┌────────

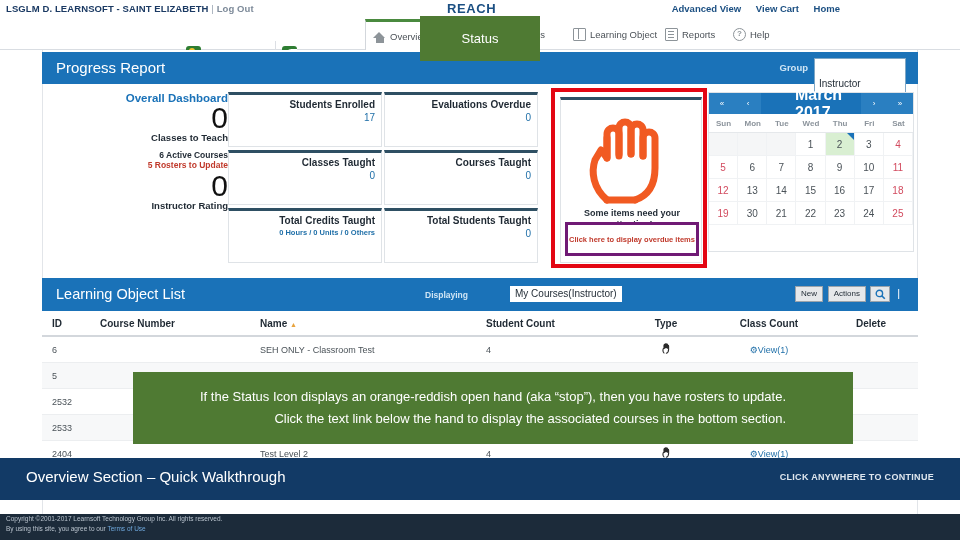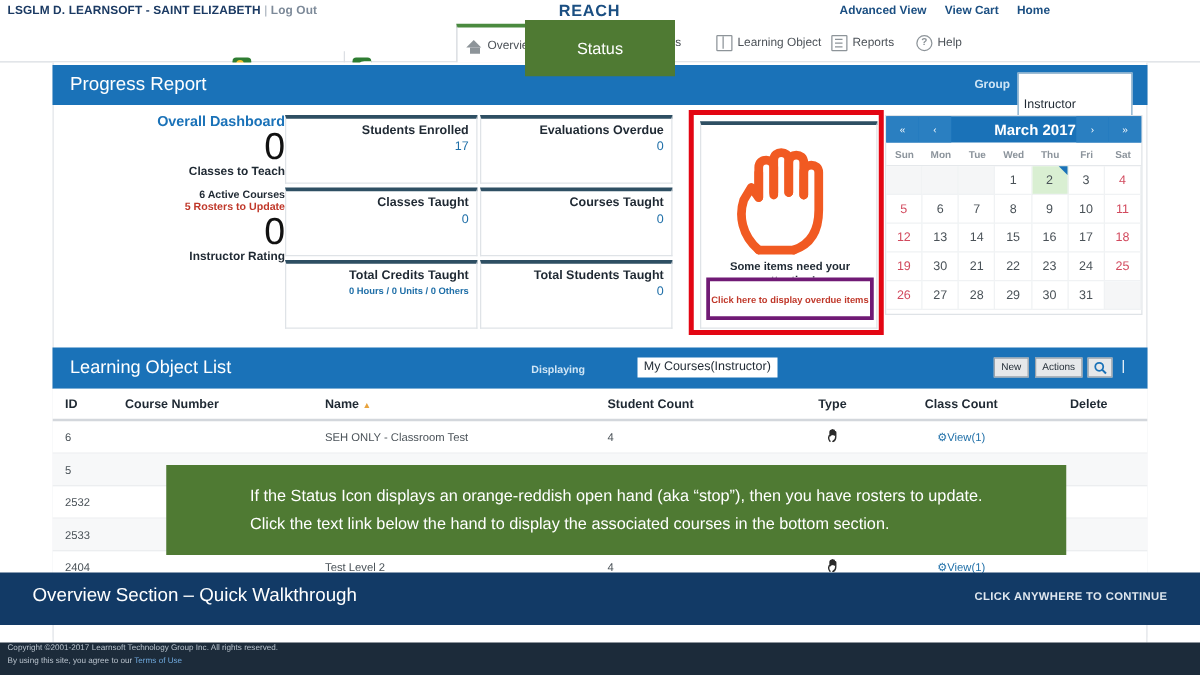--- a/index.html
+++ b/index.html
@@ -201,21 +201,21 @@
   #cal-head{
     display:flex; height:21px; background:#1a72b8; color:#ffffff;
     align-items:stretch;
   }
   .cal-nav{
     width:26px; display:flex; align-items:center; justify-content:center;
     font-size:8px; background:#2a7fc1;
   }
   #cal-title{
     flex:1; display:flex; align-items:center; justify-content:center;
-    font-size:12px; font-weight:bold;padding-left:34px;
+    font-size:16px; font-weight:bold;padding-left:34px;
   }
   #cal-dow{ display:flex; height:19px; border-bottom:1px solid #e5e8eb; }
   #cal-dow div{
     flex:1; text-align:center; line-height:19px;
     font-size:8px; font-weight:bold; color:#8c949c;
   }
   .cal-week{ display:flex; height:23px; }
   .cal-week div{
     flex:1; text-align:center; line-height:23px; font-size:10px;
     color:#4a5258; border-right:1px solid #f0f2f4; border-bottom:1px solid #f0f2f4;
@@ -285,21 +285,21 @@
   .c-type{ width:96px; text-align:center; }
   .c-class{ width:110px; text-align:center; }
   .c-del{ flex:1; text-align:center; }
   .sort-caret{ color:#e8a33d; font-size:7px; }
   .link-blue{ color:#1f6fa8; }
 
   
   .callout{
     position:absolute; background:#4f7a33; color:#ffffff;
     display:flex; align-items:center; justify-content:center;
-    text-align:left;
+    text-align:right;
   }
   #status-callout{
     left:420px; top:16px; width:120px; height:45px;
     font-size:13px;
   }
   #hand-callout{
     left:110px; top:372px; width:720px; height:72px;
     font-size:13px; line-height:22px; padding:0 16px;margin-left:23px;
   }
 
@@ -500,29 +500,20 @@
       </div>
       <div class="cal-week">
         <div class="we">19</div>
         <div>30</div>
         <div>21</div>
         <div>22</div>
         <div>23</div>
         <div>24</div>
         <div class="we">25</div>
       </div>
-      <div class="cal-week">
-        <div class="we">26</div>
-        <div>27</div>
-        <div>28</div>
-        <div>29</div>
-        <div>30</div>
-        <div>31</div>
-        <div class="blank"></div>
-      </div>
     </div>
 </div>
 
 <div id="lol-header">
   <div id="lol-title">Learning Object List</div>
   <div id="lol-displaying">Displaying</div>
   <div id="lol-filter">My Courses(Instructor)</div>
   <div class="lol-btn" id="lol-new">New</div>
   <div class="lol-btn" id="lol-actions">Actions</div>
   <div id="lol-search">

└────────

TASK PROMPT: Where the material contains pictures, leave them out and copy the rest verbatim.

RESPONSE AREA:
--- a/index.html
+++ b/index.html
@@ -201,21 +201,21 @@
   #cal-head{
     display:flex; height:21px; background:#1a72b8; color:#ffffff;
     align-items:stretch;
   }
   .cal-nav{
     width:26px; display:flex; align-items:center; justify-content:center;
     font-size:8px; background:#2a7fc1;
   }
   #cal-title{
     flex:1; display:flex; align-items:center; justify-content:center;
-    font-size:12px; font-weight:bold;padding-left:34px;
+    font-size:16px; font-weight:bold;padding-left:34px;
   }
   #cal-dow{ display:flex; height:19px; border-bottom:1px solid #e5e8eb; }
   #cal-dow div{
     flex:1; text-align:center; line-height:19px;
     font-size:8px; font-weight:bold; color:#8c949c;
   }
   .cal-week{ display:flex; height:23px; }
   .cal-week div{
     flex:1; text-align:center; line-height:23px; font-size:10px;
     color:#4a5258; border-right:1px solid #f0f2f4; border-bottom:1px solid #f0f2f4;
@@ -285,21 +285,21 @@
   .c-type{ width:96px; text-align:center; }
   .c-class{ width:110px; text-align:center; }
   .c-del{ flex:1; text-align:center; }
   .sort-caret{ color:#e8a33d; font-size:7px; }
   .link-blue{ color:#1f6fa8; }
 
   
   .callout{
     position:absolute; background:#4f7a33; color:#ffffff;
     display:flex; align-items:center; justify-content:center;
-    text-align:left;
+    text-align:right;
   }
   #status-callout{
     left:420px; top:16px; width:120px; height:45px;
     font-size:13px;
   }
   #hand-callout{
     left:110px; top:372px; width:720px; height:72px;
     font-size:13px; line-height:22px; padding:0 16px;margin-left:23px;
   }
 
@@ -500,29 +500,20 @@
       </div>
       <div class="cal-week">
         <div class="we">19</div>
         <div>30</div>
         <div>21</div>
         <div>22</div>
         <div>23</div>
         <div>24</div>
         <div class="we">25</div>
       </div>
-      <div class="cal-week">
-        <div class="we">26</div>
-        <div>27</div>
-        <div>28</div>
-        <div>29</div>
-        <div>30</div>
-        <div>31</div>
-        <div class="blank"></div>
-      </div>
     </div>
 </div>
 
 <div id="lol-header">
   <div id="lol-title">Learning Object List</div>
   <div id="lol-displaying">Displaying</div>
   <div id="lol-filter">My Courses(Instructor)</div>
   <div class="lol-btn" id="lol-new">New</div>
   <div class="lol-btn" id="lol-actions">Actions</div>
   <div id="lol-search">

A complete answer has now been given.